• **Excerpt**

══════

Directed by: Craig Gillespie

Premise: Based on true events. Olympic figure skater Tonya Harding (Margot Robbie) trains for the Olympics. Her abusive husband Jeff Gillooly (Sebastian Stan) plots to intimidate the competition and the situation spirals into a media circus. 

What Works: I, Tonya is an entertaining farce. The movie retells the tabloid story of figure skater Tonya Harding and the way her husband and his bumbling associates conspired to kneecap rival figure skater Nancy Kerrigan (Caitlin Carver) in the lead up to the 1994 Winter Olympics. This is a ridiculous story and the filmmakers recognize that. They don’t try to concoct some kind of big cultural message or make the events more profound than they were. This is a terrifically weird story with colorful characters and the filmmakers take the right approach with the material, treating everything about it with an appropriate level of derision. And yet at the center of the movie is a fairly conciliatory portrait of Tonya Harding. As portrayed in this film, Harding was the daughter of a difficult mother, married to an abusive husband, and was treated unfairly by the figure skating establishment because of her poor white trash roots. Tonya Harding is played by Margot Robbie in a terrifically gauged performance. Robbie turns up the absurdity when necessary but she also finds the humanity in this woman and Harding is the human and tragic center of all the wackiness going on around her. The supporting cast is great as well, especially Sebastian Stan as Harding’s abusive husband Jeff Gillooly and Paul Walter Hauser as Shawn Eckhardt, Harding’s supposed bodyguard. Stan and Hauser are quite the comic team and they make these absurd events believable. I, Tonya possesses an energetic and irreverent style with the characters occasionally breaking the fourth wall or commenting in after-the-fact interviews. It gives the movie an unruly feel that suits the wacky subject matter.

══════

• **Tasks to carry out**
- A) According to the I, Tonya review, who plays Shawn Eckhardt?
- B) Continue the I, Tonya review from its final sentence.
The listing after this review is separate material.

• **Exercise data**

══════

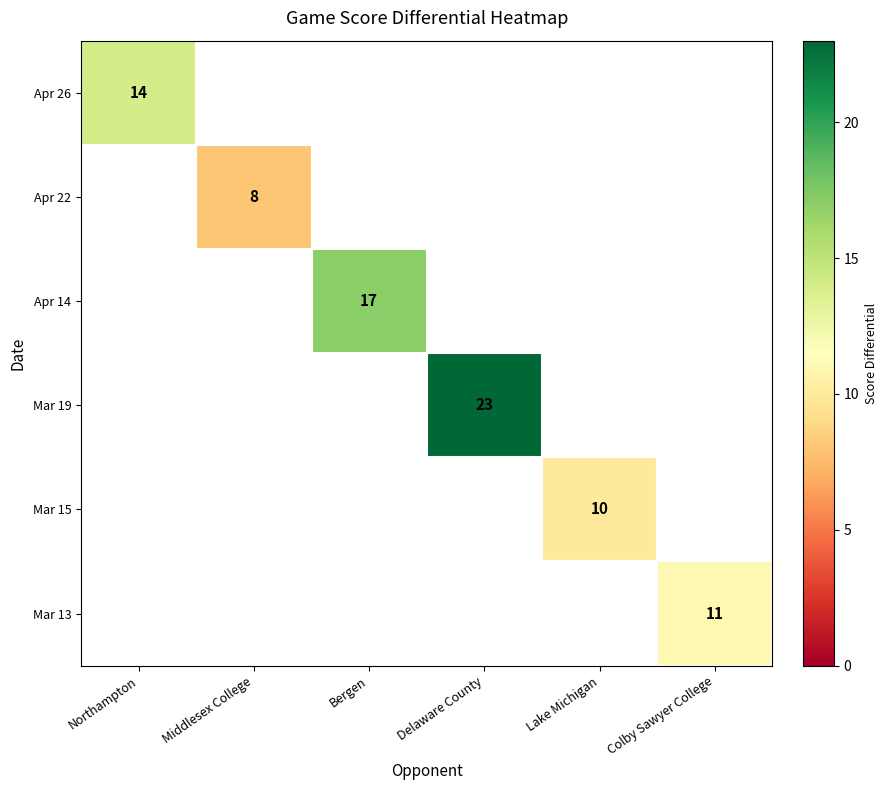

Is it true that Mar 13 equals 3 at Colby Sawyer College?

False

══════

• **Results of the tasks**
- A) Paul Walter Hauser

- B)
What Doesn’t: I, Tonya sometimes feels like a Saturday Night Live sketch. That’s unavoidable because the characters and circumstances are so ridiculous. But the pitch that the filmmakers take occasionally feels cartoonish and that clashes with some of the film’s dramatic moments. I, Tonya clarifies a lot of what happened during this particular historical anecdote but one aspect that it doesn’t sufficiently explore is the way that the Tonya Harding-Nancy Kerrigan story captured the attention of the culture. This story was everywhere in 1994 but the filmmakers never quite captures that. In the long term the scandal was also, paradoxically, very good for figure skating; the Harding-Kerrigan story raised the profile of the sport and brought it a level of press attention that’s mostly remained intact. This is also left out of the movie which is surprising given the way this film suggests Harding was railroaded by the figure skating establishment for being detrimental to the sport.

Bottom Line: I, Tonya is a well-made and high energy retelling of the 1994 figure skating scandal. For viewers who remember this incident, the film clarifies what happened and resets our understanding of who Tonya Harding was and what she did—and did not—do. For everyone else it’s an irreverent good time and a well told story.